Я сделала шаг, другой. Мокрая трава скользила под подошвами. Земля была изрыта копытами коров. Шла, вытянув руки вперед. Шаги были мелкие, неловкие. Кто-то крикнул у самого уха: «Слепой кот!» Я рывком кинулась в ту сторону. Да, видно, оскользнулась. Падала, нелепо махая руками. Неуклюжая, как чурка, со стороны смешная и несуразная. Но когда услышала Шуркин хрипловатый смех, зашлась от обиды. А тут еще громко кто-то выкрикнул деревенскую дразнилку:
Ветры буйные подули,
Заголили девке зад…
Дальше уже шло такое, что и язык не поворачивается. Конечно, была не святая. При случае – драла горло вместе со всеми. При хоровом пении не очень-то задумываешься о том, что поешь. Когда рядом плечи да спины – думать некогда. Беда, если из хора выпадаешь. По малолетству не понимала этого, но прочувствовала.

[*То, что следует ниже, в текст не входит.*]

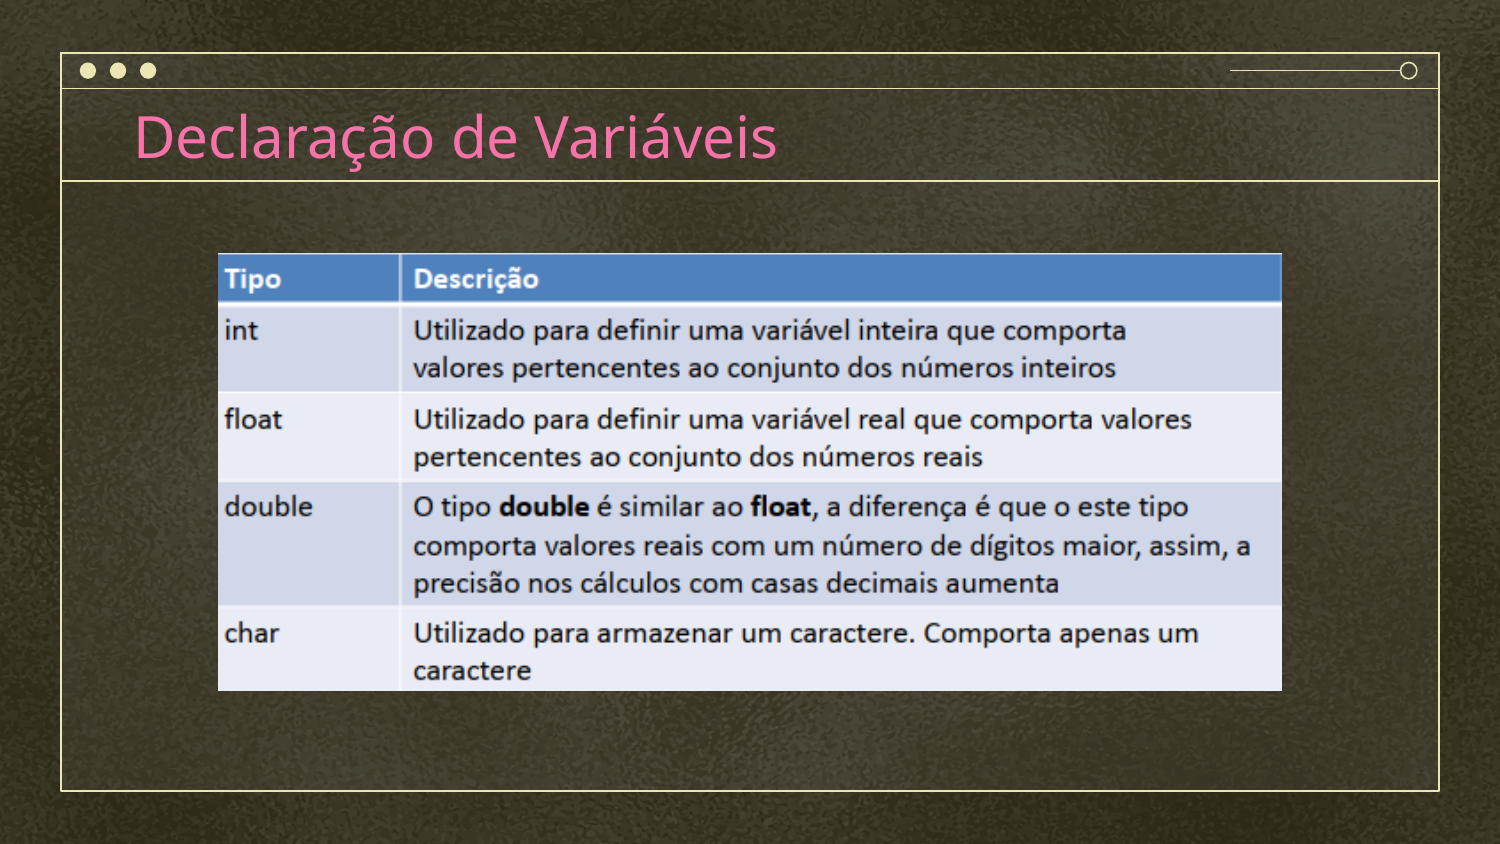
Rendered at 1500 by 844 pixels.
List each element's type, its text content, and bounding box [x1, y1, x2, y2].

picture [218, 253, 1282, 691]
title Declaração de Variáveis [118, 88, 1382, 182]
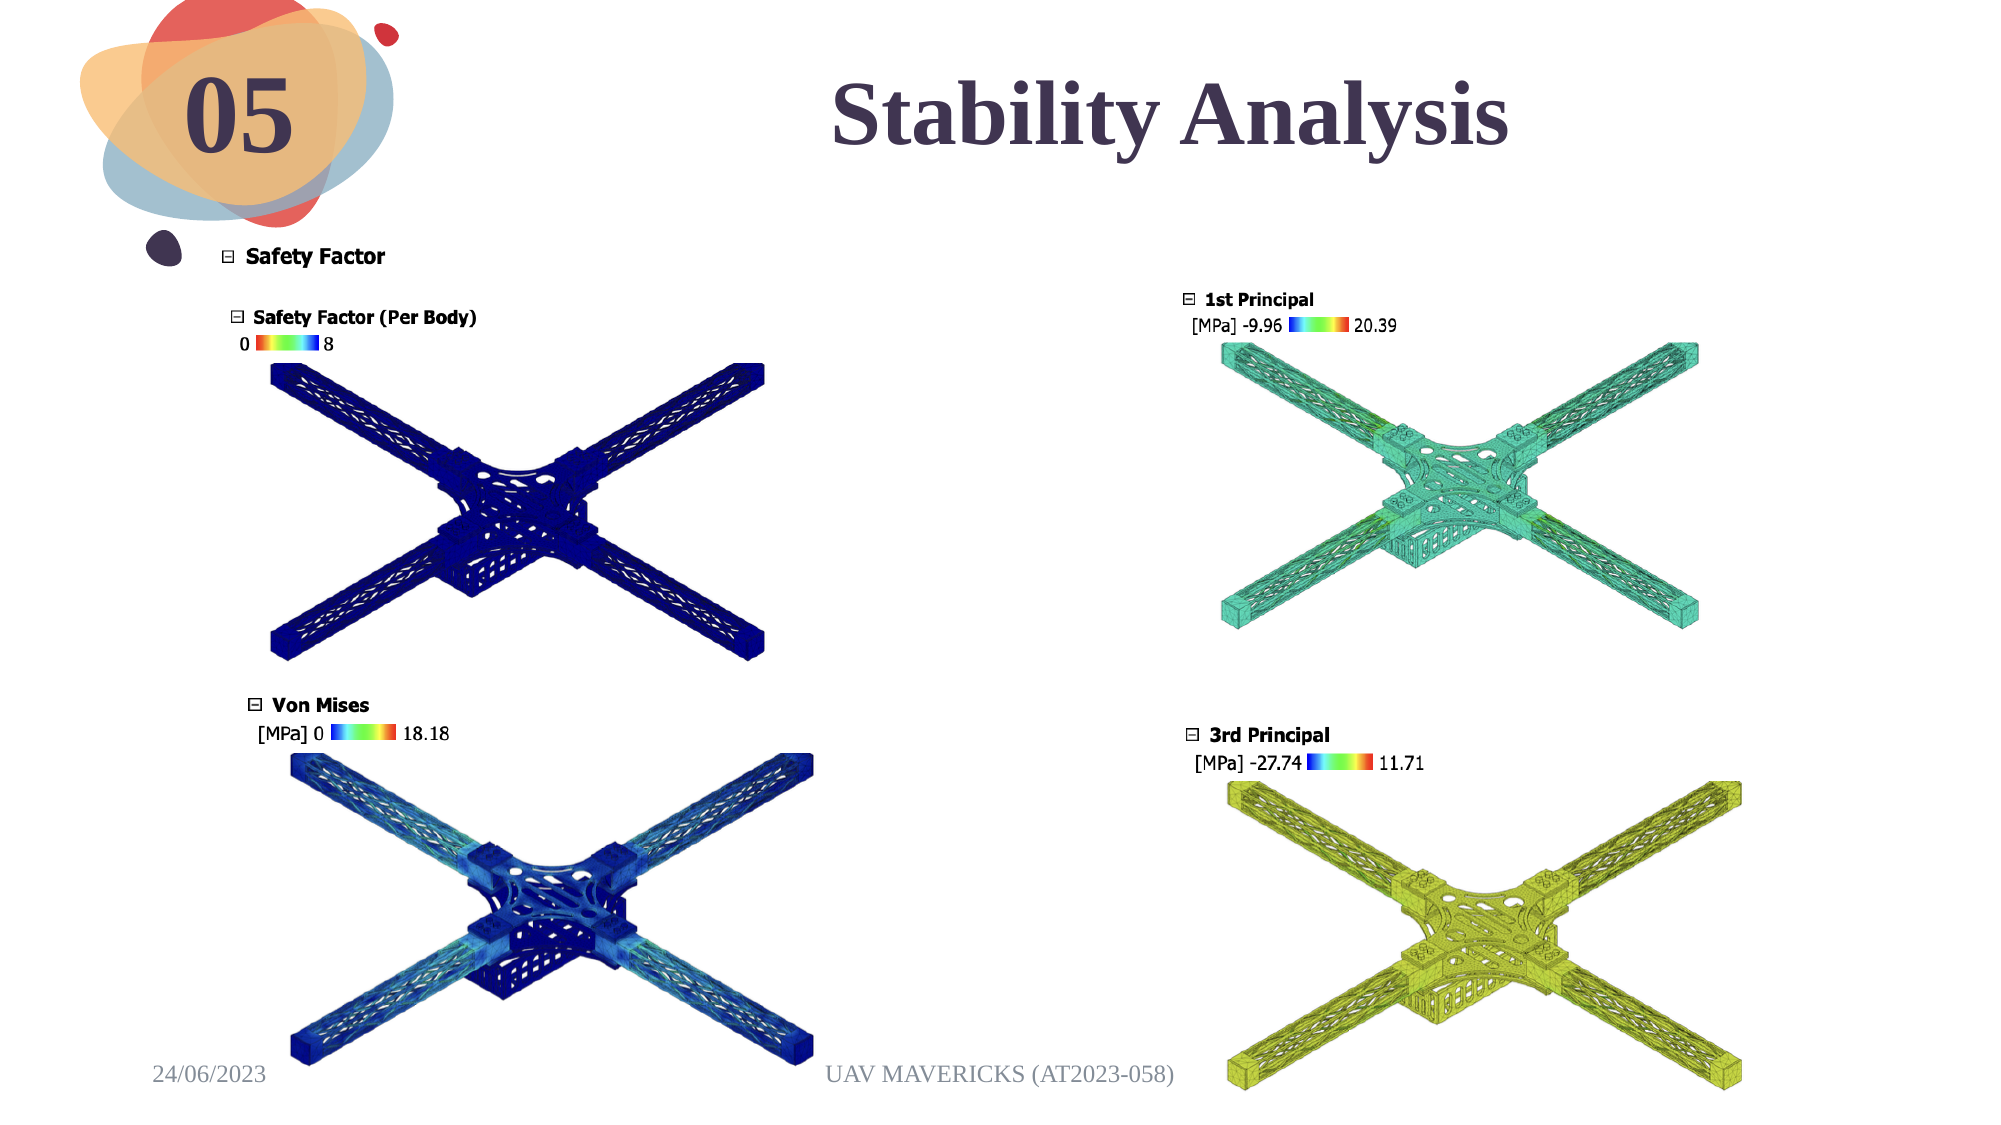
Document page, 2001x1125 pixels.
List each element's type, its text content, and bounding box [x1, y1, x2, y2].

title Stability Analysis [479, 22, 1863, 209]
footer UAV MAVERICKS (AT2023-058) [662, 1042, 1166, 1103]
list 05 [144, 23, 335, 209]
picture [1171, 696, 1764, 1110]
picture [1171, 275, 1725, 653]
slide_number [137, 1042, 588, 1103]
picture [215, 231, 834, 1090]
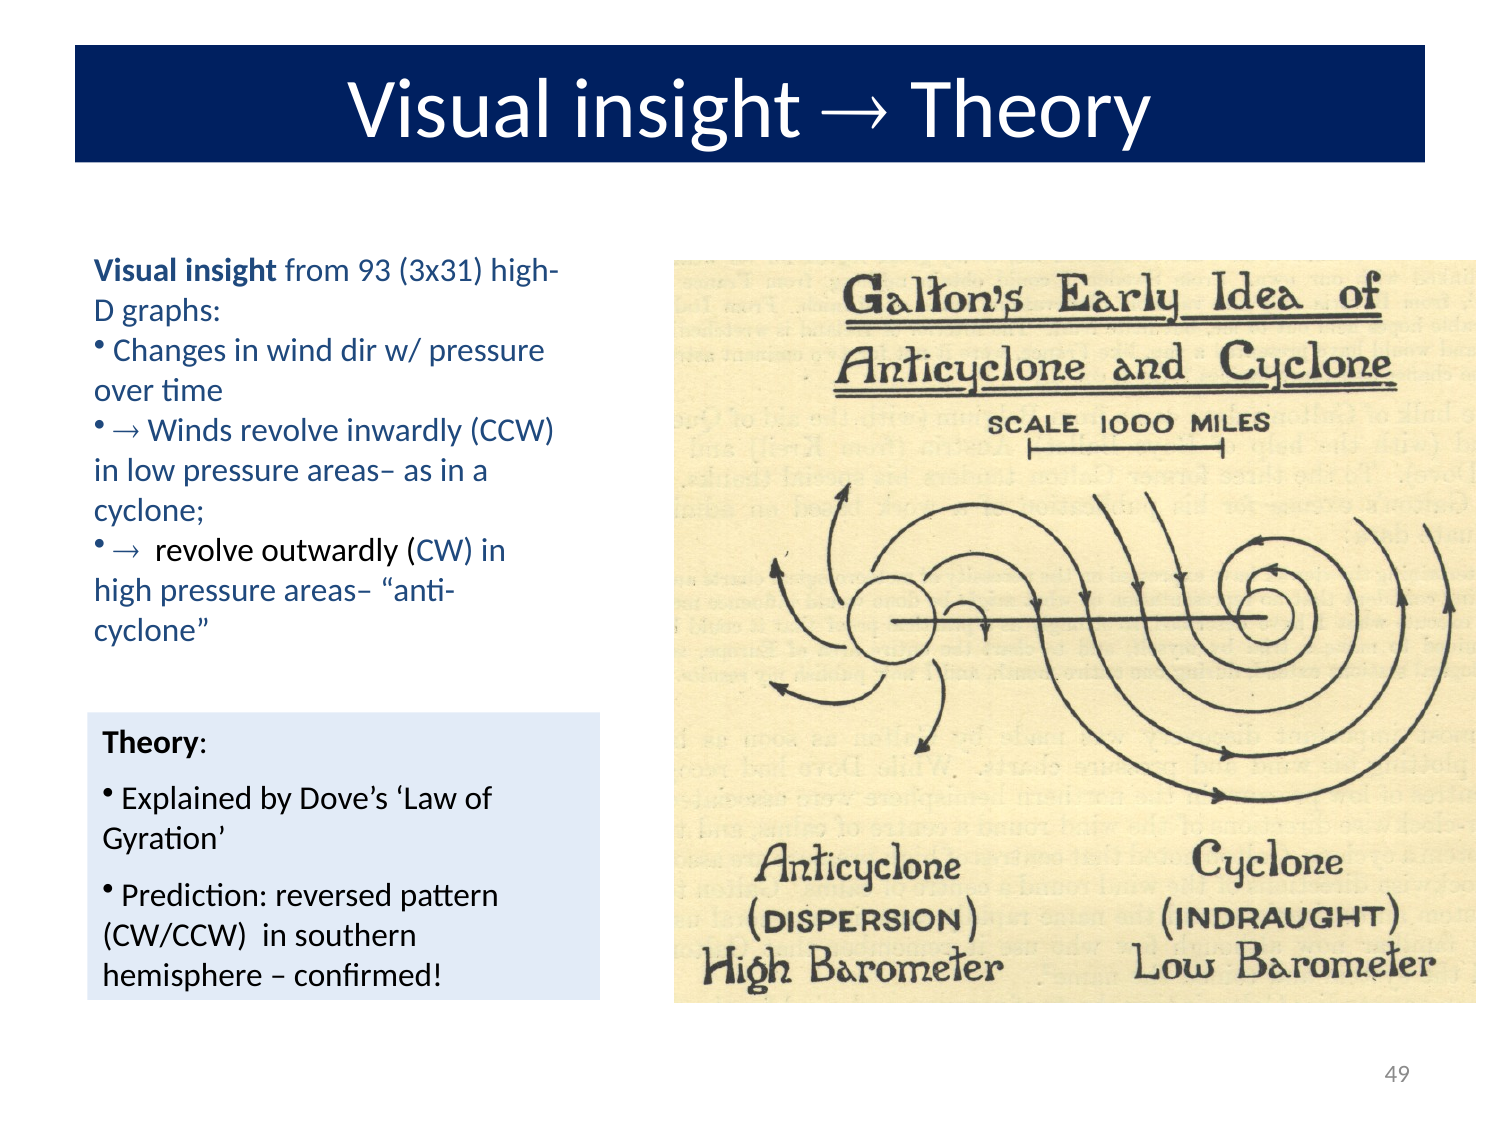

Полной мерой. По самый краешек хлебнула.
Конечно, платье оправляю. Повязку с глаз стараюсь сорвать. А ребята вроде бы сами себя заводят. Все злей да злей выкрикивают, выпевают. От обиды и вскипела:
– Дурачье, темнота деревенская!
Они будто опешили. Примолкли. И вдруг – чувствую что-то по лицу мазануло. За ворот жижей поползло. «Грязь! Грязью кидаются». В тот же миг комья со всех сторон посыпались на меня. И все это молча. Без криков. Без улюлюканья. Только Шурка в голос командует: «Пли, пли». В воздухе вроде бы ненавистью запахло.